L’uomo li aveva fatti arrivare in Italia con un falso espediente – secondo la ricostruzione – e dopo gli aveva requisito i passaporti, oltre che fatto sparire il cellulare, ricorrendo anche alla forza fisica per impedirgli di chiedere aiuto, tanto che la donna è stata trovata ferita e affidata al personale sanitario del pronto soccorso, che l’ha poi dimessa con 10 giorni di prognosi.
A dare l’allarme sono state le autorità albanesi, che hanno ricevuto la segnalazione del possibile triplice sequestro di persona, che coinvolgeva anche due minorenni. Immediatamente sono state contattate le autorità italiane, in particolare il Servizio di cooperazione internazionale di Polizia del Dipartimento della pubblica sicurezza di Roma e quindi i carabinieri di Gubbio, territorio in cui risultava domiciliate l’ex marito della donna.
Coordinati dalla Procura della Repubblica Perugia, i militari hanno fatto scattare un piano di ricerca capillare, che nel giro di un’ora ha permesso di individuare l’auto del 53enne, che era al volante, mentre sui sedili posteriori è stata intravista una donna con due minori: alla vista della pattuglia i tre hanno chiesto subito aiuto. Il veicolo è stato quindi immediatamente fermato dagli uomini dell’Arma che hanno accertato come effettivamente a bordo ci fosse la 42enne coi due figli.

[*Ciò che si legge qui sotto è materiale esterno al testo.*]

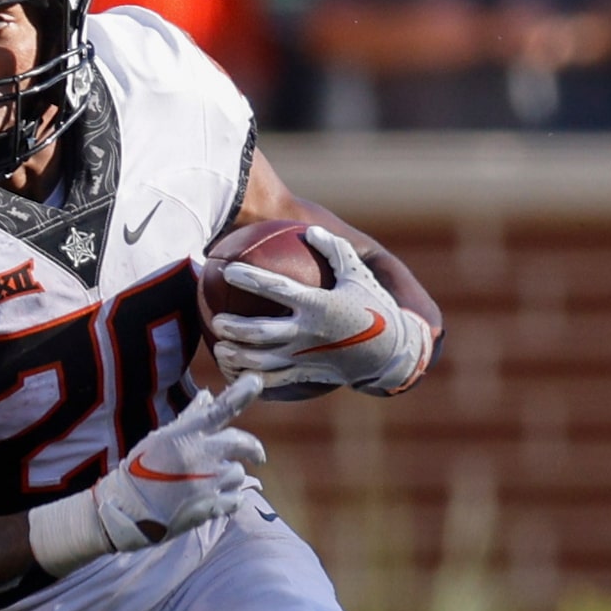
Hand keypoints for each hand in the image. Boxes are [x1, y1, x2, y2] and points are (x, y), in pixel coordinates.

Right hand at [91, 375, 264, 550]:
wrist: (128, 511)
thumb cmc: (140, 471)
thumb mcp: (160, 439)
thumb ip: (190, 418)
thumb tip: (208, 395)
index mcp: (186, 435)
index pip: (220, 409)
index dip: (241, 393)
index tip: (256, 382)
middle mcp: (202, 455)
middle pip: (242, 443)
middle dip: (253, 449)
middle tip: (257, 455)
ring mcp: (209, 482)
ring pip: (238, 472)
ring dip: (231, 475)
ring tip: (213, 482)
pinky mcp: (212, 506)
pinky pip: (236, 498)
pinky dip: (230, 497)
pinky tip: (215, 498)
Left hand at [210, 226, 433, 394]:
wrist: (393, 352)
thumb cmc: (375, 308)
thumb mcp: (359, 275)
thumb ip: (335, 251)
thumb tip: (313, 230)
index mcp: (318, 304)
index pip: (275, 288)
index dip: (249, 277)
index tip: (228, 269)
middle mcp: (308, 332)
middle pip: (259, 332)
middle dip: (232, 327)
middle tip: (217, 320)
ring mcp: (304, 357)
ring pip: (260, 361)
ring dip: (236, 356)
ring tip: (219, 349)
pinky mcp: (305, 375)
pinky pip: (271, 380)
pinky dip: (250, 377)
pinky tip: (235, 372)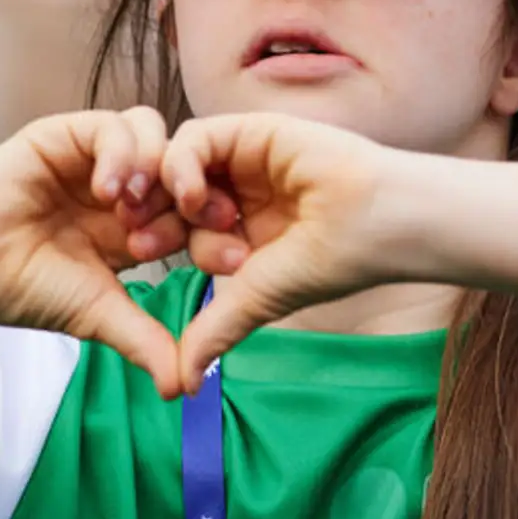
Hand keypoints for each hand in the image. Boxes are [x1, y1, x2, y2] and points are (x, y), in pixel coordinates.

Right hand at [0, 107, 237, 398]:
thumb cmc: (28, 289)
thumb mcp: (100, 315)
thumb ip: (145, 341)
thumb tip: (184, 389)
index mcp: (140, 221)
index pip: (197, 208)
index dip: (218, 228)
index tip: (233, 259)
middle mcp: (123, 183)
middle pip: (184, 164)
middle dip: (201, 194)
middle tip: (206, 222)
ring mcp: (95, 156)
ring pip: (154, 132)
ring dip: (159, 167)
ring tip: (137, 208)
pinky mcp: (65, 135)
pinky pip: (111, 125)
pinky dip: (121, 153)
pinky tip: (109, 192)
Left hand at [158, 112, 408, 390]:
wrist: (380, 223)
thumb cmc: (335, 261)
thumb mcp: (258, 298)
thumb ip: (216, 329)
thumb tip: (180, 388)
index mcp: (240, 226)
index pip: (179, 226)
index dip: (156, 240)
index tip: (136, 261)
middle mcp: (238, 190)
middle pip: (169, 193)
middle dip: (149, 217)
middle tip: (137, 243)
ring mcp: (244, 158)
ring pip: (177, 163)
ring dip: (161, 193)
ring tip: (163, 222)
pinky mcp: (253, 131)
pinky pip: (198, 138)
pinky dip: (182, 165)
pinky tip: (191, 197)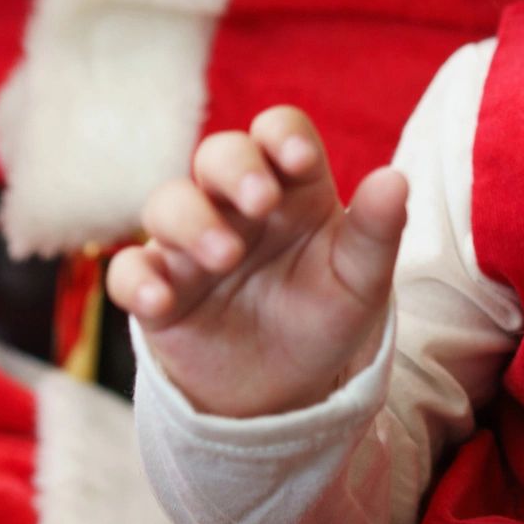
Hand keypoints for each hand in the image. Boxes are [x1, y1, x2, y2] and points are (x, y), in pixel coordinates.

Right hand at [106, 107, 407, 418]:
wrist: (286, 390)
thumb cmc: (324, 315)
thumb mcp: (360, 280)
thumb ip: (376, 231)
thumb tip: (396, 179)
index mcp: (292, 188)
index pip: (278, 133)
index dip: (282, 136)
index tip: (298, 161)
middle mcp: (235, 205)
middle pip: (218, 154)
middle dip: (235, 168)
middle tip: (261, 202)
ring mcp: (190, 244)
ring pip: (166, 203)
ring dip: (190, 221)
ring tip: (224, 257)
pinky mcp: (159, 289)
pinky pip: (127, 270)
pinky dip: (136, 281)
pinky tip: (159, 301)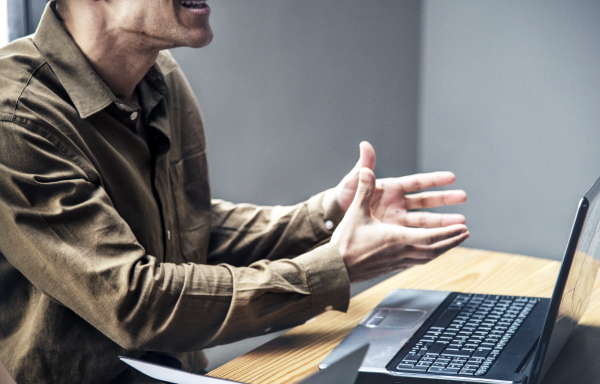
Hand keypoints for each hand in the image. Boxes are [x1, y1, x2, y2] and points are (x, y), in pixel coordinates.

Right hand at [332, 167, 469, 282]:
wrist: (335, 268)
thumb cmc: (345, 242)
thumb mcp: (355, 213)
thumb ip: (364, 189)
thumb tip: (367, 169)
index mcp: (396, 238)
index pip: (430, 236)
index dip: (448, 233)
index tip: (462, 228)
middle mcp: (400, 251)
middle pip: (433, 248)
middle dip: (451, 240)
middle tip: (465, 233)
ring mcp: (397, 261)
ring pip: (427, 257)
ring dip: (443, 249)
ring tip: (453, 242)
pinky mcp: (392, 267)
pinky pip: (417, 262)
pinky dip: (428, 256)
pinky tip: (430, 253)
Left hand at [336, 142, 466, 226]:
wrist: (337, 218)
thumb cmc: (345, 196)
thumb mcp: (354, 182)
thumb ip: (363, 167)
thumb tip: (365, 144)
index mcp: (392, 188)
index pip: (417, 182)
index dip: (434, 180)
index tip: (452, 177)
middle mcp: (399, 203)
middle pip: (427, 201)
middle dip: (446, 200)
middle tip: (464, 198)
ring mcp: (398, 219)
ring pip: (425, 221)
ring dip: (443, 222)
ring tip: (461, 225)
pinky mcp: (395, 233)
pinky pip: (415, 235)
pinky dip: (430, 237)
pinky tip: (444, 241)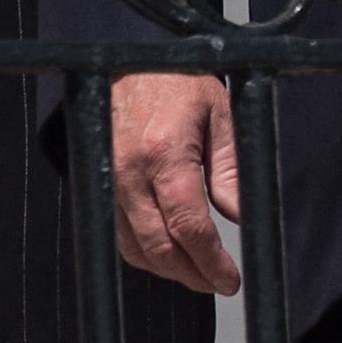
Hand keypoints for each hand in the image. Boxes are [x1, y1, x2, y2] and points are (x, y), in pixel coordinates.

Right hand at [113, 71, 243, 293]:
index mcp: (165, 152)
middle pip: (159, 246)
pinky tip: (170, 255)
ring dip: (169, 270)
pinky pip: (119, 235)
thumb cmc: (178, 82)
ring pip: (136, 248)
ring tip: (199, 273)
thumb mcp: (221, 115)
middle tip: (219, 283)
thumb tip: (241, 217)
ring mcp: (109, 180)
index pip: (188, 225)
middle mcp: (130, 171)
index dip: (211, 261)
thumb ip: (231, 170)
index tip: (230, 279)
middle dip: (192, 275)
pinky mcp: (99, 184)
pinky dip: (145, 254)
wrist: (128, 59)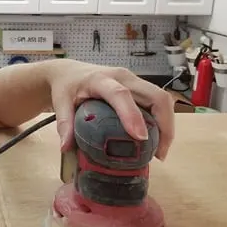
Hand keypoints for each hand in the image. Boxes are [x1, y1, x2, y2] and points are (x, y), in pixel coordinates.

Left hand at [48, 60, 174, 160]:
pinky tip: (156, 141)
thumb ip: (64, 124)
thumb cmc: (66, 86)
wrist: (69, 72)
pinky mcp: (139, 88)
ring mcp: (134, 81)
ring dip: (167, 125)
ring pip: (162, 99)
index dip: (133, 115)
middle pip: (155, 95)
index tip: (141, 138)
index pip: (121, 94)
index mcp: (101, 79)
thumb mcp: (60, 103)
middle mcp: (123, 77)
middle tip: (159, 153)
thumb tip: (66, 148)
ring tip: (159, 152)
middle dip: (165, 124)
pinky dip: (162, 122)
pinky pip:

Le tre vittime erano terrorizzate e in forte stato di agitazione e sono state subito liberate, mentre la donna spiegava quanto accaduto negli ultimi tre giorni: quindi l’arrivo dall’Albania con un tranello, il sequestro dei passaporti, le minacce e la violenza fisica usata dall’ex marito per trattenerli con sé. Mamma e figlioletti sono stati quindi affidati a una struttura protetta, mentre il 53enne è stato arrestato in flagranza e trasferito nel carcere di Capanne a Perugia.